EXCERPTED DATA below:
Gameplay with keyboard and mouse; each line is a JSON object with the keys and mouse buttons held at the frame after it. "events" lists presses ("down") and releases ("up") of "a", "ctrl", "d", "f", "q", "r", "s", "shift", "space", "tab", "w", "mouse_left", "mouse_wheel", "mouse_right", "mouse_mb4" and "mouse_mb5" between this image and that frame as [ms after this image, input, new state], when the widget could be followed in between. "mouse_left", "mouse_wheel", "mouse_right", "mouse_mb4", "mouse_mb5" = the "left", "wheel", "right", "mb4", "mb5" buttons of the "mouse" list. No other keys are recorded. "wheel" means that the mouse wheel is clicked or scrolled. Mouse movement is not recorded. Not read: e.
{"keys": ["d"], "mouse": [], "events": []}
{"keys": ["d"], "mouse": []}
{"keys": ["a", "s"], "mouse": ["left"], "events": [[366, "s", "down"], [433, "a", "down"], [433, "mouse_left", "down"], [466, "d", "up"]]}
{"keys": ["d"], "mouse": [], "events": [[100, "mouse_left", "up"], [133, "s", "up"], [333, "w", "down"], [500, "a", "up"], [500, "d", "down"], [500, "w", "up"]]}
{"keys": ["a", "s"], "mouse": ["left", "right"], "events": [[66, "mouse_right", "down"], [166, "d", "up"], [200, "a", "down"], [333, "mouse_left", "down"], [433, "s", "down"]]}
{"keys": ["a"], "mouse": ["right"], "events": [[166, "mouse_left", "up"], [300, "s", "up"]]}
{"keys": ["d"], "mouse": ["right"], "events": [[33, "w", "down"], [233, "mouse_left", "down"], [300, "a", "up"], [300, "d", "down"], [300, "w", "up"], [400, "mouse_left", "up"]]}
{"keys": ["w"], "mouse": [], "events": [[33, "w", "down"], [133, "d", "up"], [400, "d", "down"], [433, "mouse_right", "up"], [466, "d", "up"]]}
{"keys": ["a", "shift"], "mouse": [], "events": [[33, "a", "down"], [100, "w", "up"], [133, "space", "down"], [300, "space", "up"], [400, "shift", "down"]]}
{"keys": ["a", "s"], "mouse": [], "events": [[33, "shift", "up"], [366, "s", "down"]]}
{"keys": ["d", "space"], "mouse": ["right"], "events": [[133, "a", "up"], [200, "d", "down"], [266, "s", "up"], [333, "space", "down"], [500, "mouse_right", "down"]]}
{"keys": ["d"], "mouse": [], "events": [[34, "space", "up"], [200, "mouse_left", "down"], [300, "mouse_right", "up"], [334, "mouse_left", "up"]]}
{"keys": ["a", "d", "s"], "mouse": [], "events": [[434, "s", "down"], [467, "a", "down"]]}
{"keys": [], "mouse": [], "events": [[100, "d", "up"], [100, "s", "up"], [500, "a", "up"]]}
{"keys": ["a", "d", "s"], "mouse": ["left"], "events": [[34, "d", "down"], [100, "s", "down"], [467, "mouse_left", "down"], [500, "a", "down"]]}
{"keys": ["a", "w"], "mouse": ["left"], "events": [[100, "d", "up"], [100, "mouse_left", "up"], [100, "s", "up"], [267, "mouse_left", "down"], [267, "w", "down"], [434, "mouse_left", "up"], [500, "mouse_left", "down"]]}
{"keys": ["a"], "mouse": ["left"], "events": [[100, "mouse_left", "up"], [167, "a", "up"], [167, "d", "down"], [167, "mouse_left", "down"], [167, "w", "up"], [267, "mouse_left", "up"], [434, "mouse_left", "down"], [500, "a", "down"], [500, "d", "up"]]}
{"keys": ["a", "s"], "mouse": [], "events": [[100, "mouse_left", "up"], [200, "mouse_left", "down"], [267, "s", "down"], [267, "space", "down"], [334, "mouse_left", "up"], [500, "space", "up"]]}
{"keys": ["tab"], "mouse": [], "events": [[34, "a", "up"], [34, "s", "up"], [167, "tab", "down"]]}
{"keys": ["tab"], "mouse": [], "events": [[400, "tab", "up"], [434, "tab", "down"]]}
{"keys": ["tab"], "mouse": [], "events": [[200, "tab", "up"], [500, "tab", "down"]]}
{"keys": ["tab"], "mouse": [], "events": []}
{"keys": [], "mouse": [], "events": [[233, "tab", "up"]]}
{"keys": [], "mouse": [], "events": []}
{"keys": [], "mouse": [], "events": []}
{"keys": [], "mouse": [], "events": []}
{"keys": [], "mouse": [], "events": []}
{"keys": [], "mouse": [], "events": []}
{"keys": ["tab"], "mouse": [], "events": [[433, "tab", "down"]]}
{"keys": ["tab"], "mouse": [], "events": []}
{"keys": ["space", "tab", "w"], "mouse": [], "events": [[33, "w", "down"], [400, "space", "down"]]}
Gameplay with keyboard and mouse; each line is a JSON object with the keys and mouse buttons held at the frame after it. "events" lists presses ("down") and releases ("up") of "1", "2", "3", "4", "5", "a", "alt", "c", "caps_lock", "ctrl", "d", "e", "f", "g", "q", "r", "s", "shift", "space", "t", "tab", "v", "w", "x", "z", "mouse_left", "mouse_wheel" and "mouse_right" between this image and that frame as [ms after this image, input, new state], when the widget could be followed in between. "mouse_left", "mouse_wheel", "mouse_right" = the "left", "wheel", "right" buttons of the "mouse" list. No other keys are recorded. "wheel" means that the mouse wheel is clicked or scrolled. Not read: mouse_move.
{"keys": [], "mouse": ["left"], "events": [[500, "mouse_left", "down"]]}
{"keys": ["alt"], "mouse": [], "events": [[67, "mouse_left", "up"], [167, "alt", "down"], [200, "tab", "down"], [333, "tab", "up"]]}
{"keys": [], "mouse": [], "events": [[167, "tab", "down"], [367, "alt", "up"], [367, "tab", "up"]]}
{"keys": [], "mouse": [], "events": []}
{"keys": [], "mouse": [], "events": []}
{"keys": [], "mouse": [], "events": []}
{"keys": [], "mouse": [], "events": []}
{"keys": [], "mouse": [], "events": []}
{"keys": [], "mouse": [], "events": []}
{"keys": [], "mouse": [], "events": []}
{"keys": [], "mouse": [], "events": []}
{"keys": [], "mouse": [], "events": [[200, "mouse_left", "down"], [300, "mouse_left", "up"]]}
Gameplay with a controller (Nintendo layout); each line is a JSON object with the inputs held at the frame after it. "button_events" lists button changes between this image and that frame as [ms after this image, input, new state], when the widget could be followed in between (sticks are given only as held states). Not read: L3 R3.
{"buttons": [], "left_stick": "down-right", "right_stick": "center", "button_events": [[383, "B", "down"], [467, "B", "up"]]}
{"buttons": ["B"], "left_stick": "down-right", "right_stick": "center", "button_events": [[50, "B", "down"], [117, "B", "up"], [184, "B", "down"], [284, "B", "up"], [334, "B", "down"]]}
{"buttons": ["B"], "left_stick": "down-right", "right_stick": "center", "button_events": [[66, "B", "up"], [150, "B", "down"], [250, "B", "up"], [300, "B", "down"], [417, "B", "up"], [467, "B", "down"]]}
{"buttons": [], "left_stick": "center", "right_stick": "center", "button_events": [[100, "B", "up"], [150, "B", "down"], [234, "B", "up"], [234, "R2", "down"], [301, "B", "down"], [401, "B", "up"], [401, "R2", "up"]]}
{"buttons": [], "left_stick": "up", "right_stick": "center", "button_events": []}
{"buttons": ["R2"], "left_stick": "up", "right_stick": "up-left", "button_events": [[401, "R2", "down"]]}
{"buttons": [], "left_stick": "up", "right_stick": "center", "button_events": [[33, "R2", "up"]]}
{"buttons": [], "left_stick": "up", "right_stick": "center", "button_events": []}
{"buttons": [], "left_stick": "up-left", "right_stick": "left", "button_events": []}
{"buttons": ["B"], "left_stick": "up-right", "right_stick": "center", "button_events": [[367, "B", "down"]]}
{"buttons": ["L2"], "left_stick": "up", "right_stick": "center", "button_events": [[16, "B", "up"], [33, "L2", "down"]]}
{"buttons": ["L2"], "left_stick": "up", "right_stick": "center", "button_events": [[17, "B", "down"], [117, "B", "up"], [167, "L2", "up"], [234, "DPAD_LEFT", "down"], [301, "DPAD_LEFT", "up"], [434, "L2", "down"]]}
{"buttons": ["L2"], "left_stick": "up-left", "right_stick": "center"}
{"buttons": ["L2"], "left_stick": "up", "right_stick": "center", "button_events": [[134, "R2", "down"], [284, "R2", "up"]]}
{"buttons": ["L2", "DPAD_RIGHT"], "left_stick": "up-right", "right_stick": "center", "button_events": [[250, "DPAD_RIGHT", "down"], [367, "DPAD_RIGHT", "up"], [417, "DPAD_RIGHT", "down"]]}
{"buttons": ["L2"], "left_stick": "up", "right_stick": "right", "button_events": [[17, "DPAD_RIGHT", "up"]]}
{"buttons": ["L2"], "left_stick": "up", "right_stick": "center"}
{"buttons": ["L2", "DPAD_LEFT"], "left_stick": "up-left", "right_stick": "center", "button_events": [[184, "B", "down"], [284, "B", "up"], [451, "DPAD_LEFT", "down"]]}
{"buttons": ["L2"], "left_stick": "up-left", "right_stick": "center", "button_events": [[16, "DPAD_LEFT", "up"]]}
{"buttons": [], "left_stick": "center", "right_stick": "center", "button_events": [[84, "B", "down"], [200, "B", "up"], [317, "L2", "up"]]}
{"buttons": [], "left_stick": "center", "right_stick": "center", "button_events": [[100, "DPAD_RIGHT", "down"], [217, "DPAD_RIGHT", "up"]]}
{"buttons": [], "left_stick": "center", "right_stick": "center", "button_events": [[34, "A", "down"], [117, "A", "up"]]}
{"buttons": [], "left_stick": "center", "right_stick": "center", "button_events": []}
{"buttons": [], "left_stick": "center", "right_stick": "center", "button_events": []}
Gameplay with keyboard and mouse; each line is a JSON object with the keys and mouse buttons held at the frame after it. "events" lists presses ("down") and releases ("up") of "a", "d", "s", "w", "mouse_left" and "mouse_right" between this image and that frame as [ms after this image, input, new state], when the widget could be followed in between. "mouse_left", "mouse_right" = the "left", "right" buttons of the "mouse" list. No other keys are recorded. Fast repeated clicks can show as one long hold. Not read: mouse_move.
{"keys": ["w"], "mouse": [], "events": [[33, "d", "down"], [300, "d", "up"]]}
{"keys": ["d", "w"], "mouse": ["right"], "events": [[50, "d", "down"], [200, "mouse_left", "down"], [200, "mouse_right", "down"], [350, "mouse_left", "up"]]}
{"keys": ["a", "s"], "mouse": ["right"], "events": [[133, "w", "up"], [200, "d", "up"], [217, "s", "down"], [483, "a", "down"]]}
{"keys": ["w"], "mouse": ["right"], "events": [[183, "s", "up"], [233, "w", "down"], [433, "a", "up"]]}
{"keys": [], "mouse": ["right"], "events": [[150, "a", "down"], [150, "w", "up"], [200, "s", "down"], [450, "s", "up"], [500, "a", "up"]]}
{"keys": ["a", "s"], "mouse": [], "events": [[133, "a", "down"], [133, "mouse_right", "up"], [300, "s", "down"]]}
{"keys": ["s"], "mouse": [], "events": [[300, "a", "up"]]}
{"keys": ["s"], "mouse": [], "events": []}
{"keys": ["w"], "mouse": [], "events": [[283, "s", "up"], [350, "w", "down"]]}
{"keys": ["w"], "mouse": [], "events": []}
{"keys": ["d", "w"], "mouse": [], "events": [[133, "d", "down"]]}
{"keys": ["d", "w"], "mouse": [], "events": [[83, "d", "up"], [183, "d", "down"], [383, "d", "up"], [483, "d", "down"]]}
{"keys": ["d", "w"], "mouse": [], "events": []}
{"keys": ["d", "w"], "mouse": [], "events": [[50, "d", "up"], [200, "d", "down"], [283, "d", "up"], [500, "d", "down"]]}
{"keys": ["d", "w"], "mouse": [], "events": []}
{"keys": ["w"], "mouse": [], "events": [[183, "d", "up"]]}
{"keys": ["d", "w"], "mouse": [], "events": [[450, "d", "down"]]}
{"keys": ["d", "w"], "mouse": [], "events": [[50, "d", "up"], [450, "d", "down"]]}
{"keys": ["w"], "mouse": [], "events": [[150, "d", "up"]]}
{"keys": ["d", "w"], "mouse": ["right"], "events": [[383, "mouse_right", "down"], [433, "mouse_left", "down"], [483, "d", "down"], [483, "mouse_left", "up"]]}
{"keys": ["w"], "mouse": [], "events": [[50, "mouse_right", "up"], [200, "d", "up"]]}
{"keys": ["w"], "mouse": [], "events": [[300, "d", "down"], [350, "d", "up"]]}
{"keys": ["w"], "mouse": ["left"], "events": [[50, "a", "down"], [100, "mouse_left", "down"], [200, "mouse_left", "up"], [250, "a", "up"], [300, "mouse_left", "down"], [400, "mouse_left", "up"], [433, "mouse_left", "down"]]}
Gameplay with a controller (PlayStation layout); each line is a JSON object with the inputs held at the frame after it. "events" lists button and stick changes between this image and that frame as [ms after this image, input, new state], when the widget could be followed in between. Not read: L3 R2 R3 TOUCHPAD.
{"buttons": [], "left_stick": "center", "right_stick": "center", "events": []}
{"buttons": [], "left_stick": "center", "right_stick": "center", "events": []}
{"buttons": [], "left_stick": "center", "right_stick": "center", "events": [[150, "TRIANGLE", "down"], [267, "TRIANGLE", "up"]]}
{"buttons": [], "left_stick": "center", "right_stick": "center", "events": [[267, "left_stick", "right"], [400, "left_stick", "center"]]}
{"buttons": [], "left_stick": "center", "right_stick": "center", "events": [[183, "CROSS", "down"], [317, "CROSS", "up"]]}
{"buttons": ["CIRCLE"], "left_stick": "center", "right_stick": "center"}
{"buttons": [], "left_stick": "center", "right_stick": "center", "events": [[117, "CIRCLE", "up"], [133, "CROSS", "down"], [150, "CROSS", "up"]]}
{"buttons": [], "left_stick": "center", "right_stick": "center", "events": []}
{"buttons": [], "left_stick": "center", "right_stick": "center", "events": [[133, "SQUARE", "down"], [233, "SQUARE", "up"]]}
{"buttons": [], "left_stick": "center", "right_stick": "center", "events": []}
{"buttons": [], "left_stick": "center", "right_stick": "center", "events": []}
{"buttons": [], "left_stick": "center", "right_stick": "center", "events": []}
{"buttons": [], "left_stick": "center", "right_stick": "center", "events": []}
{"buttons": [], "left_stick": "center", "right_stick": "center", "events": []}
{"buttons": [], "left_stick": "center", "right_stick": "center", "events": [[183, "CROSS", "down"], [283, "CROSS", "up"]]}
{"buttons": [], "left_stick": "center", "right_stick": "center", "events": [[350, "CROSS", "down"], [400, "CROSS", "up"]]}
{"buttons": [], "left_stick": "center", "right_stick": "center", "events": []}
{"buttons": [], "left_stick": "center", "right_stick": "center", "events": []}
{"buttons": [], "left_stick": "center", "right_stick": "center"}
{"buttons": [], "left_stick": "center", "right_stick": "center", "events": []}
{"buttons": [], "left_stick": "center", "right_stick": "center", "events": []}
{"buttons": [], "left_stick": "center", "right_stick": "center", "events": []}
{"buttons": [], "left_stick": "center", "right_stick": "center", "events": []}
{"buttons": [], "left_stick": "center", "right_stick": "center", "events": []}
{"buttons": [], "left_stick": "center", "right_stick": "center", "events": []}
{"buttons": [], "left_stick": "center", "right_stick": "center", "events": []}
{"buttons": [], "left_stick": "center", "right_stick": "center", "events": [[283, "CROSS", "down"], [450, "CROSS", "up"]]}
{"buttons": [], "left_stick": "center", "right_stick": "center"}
End of EXCERPTED DATA.
* [ASSIGNED TASK]: Look through the records and copy every line that has the word "scrolled".

* [RESULT OF THIS TASK]:
Gameplay with keyboard and mouse; each line is a JSON object with the keys and mouse buttons held at the frame after it. "events" lists presses ("down") and releases ("up") of "a", "ctrl", "d", "f", "q", "r", "s", "shift", "space", "tab", "w", "mouse_left", "mouse_wheel", "mouse_right", "mouse_mb4" and "mouse_mb5" between this image and that frame as [ms after this image, input, new state], when the widget could be followed in between. "mouse_left", "mouse_wheel", "mouse_right", "mouse_mb4", "mouse_mb5" = the "left", "wheel", "right", "mb4", "mb5" buttons of the "mouse" list. No other keys are recorded. "wheel" means that the mouse wheel is clicked or scrolled. Mouse movement is not recorded. Not read: e.
Gameplay with keyboard and mouse; each line is a JSON object with the keys and mouse buttons held at the frame after it. "events" lists presses ("down") and releases ("up") of "1", "2", "3", "4", "5", "a", "alt", "c", "caps_lock", "ctrl", "d", "e", "f", "g", "q", "r", "s", "shift", "space", "t", "tab", "v", "w", "x", "z", "mouse_left", "mouse_wheel" and "mouse_right" between this image and that frame as [ms after this image, input, new state], when the widget could be followed in between. "mouse_left", "mouse_wheel", "mouse_right" = the "left", "wheel", "right" buttons of the "mouse" list. No other keys are recorded. "wheel" means that the mouse wheel is clicked or scrolled. Not read: mouse_move.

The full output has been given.